## WHAT TO PRODUCE
Within the records that follow, restate exactly the lines from the line with "de tus obligaciones" down to the line with "Camerún sea un solo pueblo y un solo corazón", including both. Omit the pictures.

───── MATERIAL FOR THE TASK

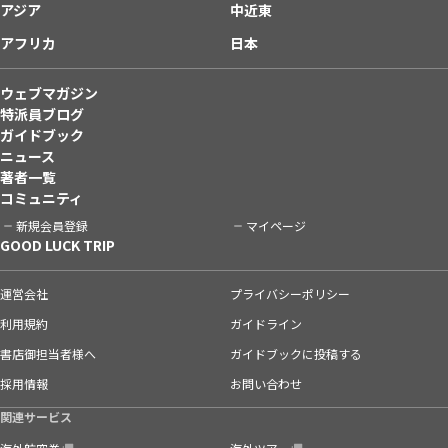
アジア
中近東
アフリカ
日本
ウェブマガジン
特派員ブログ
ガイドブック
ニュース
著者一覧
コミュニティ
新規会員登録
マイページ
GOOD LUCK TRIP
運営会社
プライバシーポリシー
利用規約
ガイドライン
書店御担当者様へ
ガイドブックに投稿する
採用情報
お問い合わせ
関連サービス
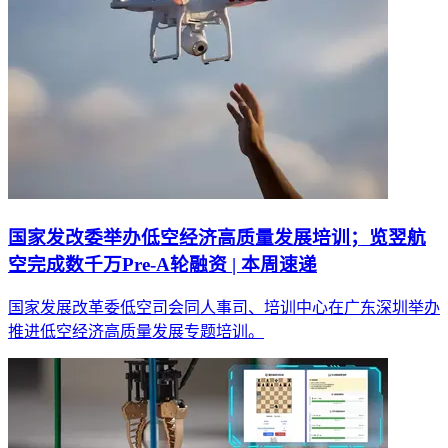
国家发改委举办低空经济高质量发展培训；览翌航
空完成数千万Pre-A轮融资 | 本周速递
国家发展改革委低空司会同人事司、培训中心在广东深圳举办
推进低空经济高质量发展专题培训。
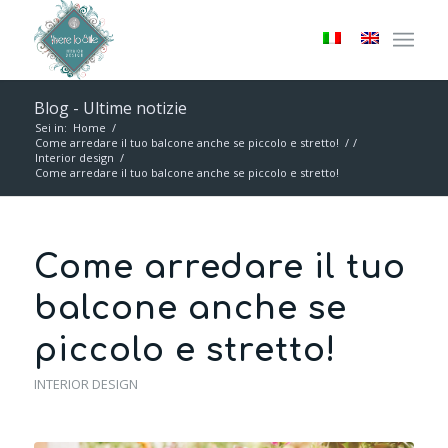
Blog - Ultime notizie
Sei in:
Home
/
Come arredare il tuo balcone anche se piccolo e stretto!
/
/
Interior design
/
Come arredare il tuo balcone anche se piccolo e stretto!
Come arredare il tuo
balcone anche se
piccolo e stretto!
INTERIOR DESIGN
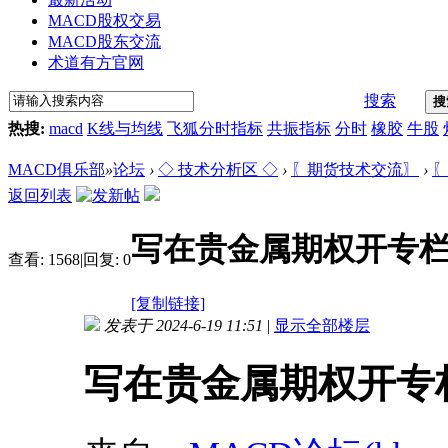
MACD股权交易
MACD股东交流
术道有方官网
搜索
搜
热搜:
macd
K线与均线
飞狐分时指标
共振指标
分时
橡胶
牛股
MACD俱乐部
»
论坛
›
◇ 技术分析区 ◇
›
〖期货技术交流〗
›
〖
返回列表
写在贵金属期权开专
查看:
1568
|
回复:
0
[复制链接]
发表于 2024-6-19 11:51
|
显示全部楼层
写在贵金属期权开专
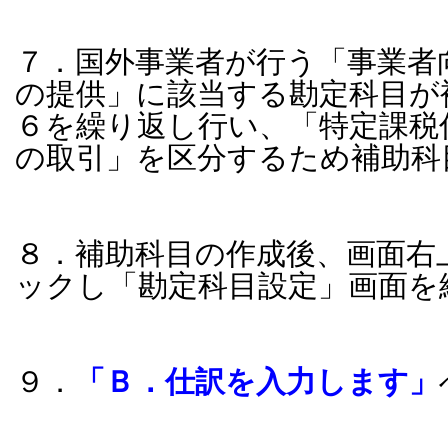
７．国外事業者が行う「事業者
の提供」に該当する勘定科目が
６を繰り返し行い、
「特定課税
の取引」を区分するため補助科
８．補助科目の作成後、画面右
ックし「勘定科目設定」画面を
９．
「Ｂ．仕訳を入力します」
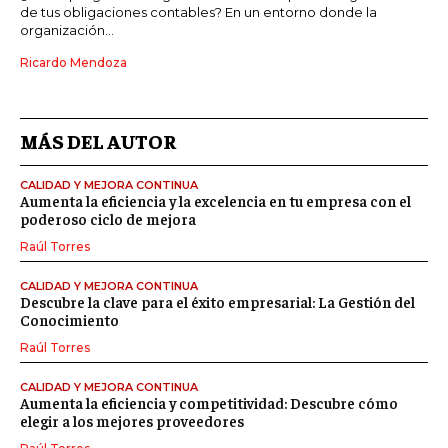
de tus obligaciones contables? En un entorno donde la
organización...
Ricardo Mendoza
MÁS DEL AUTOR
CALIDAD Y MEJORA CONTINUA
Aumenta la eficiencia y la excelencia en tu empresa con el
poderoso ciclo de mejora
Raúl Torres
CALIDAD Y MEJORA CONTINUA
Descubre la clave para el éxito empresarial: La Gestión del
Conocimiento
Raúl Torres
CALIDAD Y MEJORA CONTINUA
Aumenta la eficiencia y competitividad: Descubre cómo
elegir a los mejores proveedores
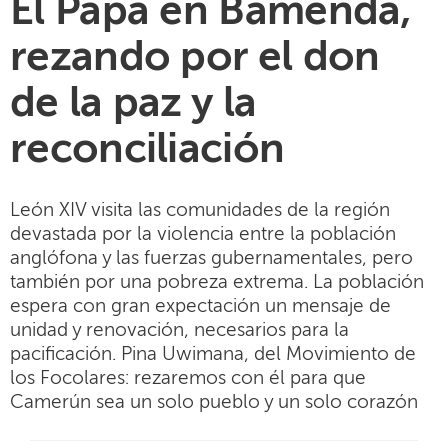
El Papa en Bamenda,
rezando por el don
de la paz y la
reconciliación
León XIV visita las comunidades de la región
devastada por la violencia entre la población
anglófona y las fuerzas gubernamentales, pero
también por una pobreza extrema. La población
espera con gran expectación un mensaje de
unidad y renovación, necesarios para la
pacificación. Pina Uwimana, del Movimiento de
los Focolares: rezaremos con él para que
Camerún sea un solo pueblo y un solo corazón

──────────
───── MATERIAL FOR THE TASK

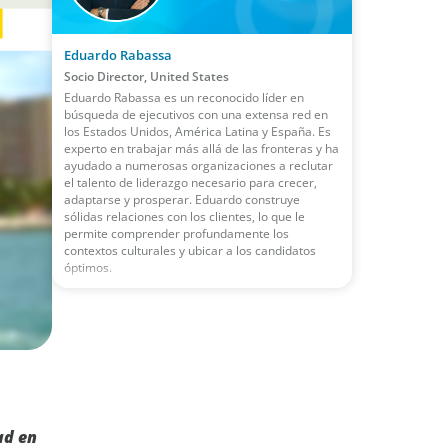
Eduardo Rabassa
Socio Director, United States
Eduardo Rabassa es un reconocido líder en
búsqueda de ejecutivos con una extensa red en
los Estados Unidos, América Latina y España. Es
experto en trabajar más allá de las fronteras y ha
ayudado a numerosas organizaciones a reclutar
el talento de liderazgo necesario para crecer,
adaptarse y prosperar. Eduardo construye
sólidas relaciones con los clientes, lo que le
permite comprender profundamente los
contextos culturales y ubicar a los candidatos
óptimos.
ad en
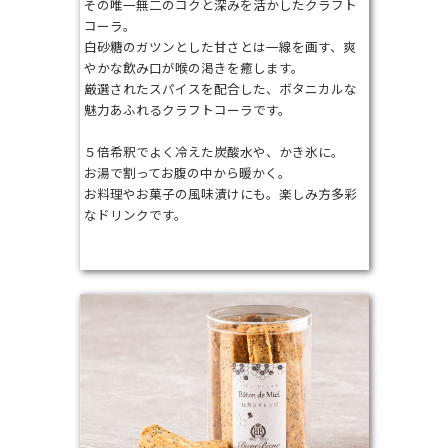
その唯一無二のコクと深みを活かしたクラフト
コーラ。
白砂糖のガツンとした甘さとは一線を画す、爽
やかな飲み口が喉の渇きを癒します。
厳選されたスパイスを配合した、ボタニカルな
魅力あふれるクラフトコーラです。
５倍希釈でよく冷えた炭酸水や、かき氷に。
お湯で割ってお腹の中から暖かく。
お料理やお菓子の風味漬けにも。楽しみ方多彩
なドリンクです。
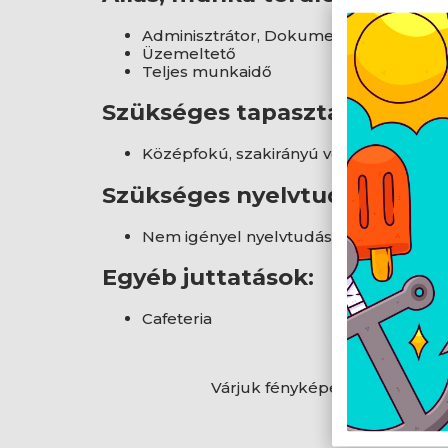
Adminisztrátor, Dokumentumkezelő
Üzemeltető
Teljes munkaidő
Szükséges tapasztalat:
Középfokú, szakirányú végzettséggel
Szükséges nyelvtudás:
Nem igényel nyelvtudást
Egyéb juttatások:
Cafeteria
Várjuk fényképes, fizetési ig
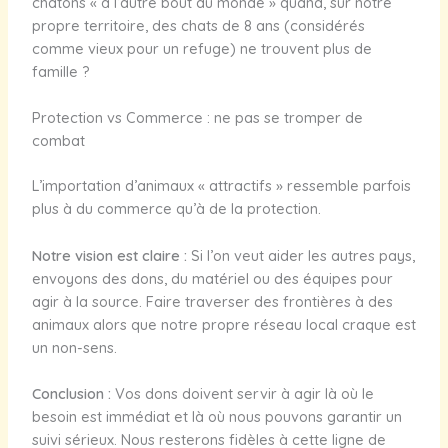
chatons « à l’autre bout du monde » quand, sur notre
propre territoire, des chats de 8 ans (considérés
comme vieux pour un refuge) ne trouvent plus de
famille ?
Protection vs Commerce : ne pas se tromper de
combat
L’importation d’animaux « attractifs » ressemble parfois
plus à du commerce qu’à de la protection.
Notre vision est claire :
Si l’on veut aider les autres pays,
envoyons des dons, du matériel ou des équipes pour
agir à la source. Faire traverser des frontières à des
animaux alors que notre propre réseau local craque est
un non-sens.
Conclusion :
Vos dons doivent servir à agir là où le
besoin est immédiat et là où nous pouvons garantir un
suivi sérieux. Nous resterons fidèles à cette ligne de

──────────
───── MATERIAL FOR THE TASK

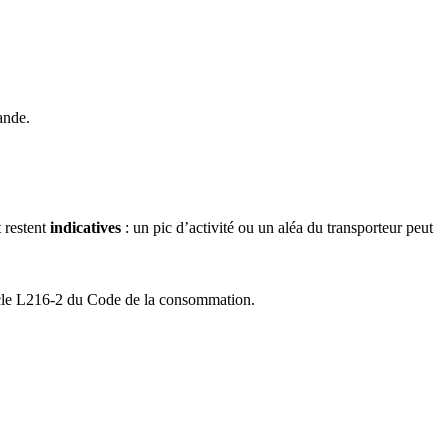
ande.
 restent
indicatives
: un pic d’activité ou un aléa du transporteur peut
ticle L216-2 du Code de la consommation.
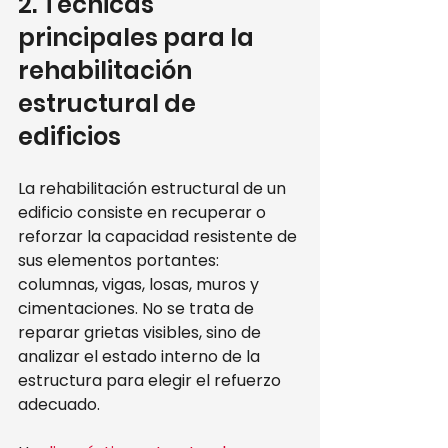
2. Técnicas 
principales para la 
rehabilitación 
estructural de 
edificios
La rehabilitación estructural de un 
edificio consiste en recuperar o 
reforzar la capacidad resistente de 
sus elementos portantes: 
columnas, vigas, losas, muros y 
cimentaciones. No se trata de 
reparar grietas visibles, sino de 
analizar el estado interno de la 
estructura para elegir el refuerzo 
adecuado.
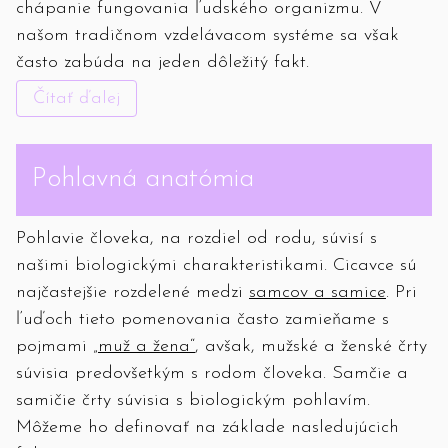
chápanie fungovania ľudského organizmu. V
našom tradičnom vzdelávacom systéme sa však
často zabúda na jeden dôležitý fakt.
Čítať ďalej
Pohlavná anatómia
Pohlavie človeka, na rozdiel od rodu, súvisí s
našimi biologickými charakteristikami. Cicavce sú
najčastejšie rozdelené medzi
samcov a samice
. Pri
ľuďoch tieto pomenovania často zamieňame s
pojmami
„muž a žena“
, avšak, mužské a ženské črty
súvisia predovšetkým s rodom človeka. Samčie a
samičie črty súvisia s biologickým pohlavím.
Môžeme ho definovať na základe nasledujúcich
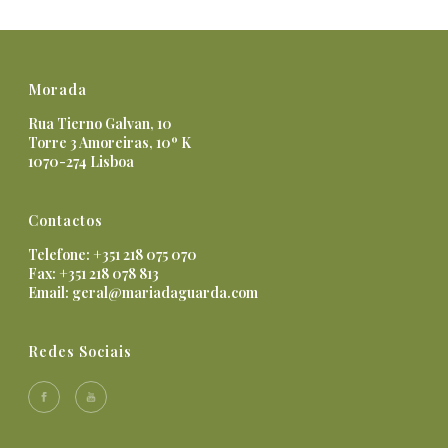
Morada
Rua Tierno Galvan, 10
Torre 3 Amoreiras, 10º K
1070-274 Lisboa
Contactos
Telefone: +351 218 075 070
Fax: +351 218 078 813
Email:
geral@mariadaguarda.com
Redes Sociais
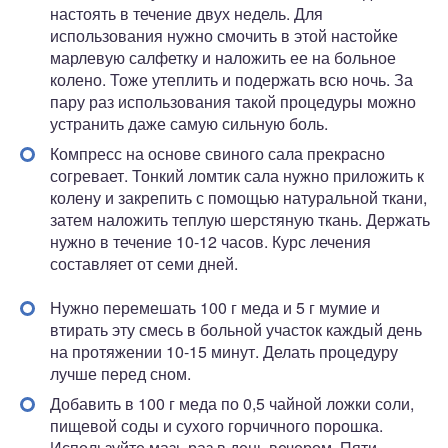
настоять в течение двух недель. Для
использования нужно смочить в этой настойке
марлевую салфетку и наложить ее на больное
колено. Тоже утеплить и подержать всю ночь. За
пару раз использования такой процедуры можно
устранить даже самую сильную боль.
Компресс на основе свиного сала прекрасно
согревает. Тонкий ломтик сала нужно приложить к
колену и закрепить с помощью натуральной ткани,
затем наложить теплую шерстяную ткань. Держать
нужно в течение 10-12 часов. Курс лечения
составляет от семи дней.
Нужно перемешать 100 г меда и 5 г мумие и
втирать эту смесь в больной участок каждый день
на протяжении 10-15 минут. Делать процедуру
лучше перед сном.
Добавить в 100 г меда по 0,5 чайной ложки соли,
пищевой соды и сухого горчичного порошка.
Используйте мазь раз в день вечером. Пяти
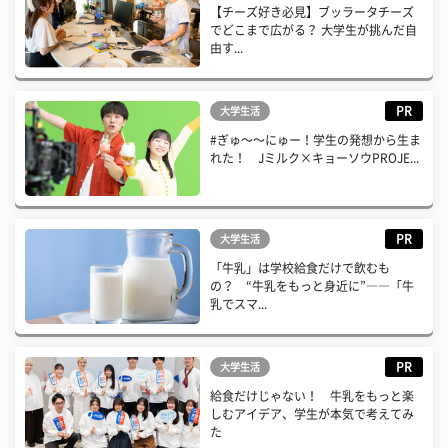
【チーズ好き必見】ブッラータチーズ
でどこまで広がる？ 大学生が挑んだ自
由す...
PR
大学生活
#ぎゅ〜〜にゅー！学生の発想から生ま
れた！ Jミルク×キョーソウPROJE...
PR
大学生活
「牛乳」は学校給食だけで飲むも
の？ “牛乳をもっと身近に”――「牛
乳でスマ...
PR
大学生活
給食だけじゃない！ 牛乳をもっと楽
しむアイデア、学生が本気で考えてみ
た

──────────

## EXERCISE OUTPUT
de tus obligaciones contables? En un entorno donde la
organización...
Ricardo Mendoza
MÁS DEL AUTOR
CALIDAD Y MEJORA CONTINUA
Aumenta la eficiencia y la excelencia en tu empresa con el
poderoso ciclo de mejora
Raúl Torres
CALIDAD Y MEJORA CONTINUA
Descubre la clave para el éxito empresarial: La Gestión del
Conocimiento
Raúl Torres
CALIDAD Y MEJORA CONTINUA
Aumenta la eficiencia y competitividad: Descubre cómo
elegir a los mejores proveedores
El Papa en Bamenda,
rezando por el don
de la paz y la
reconciliación
León XIV visita las comunidades de la región
devastada por la violencia entre la población
anglófona y las fuerzas gubernamentales, pero
también por una pobreza extrema. La población
espera con gran expectación un mensaje de
unidad y renovación, necesarios para la
pacificación. Pina Uwimana, del Movimiento de
los Focolares: rezaremos con él para que
Camerún sea un solo pueblo y un solo corazón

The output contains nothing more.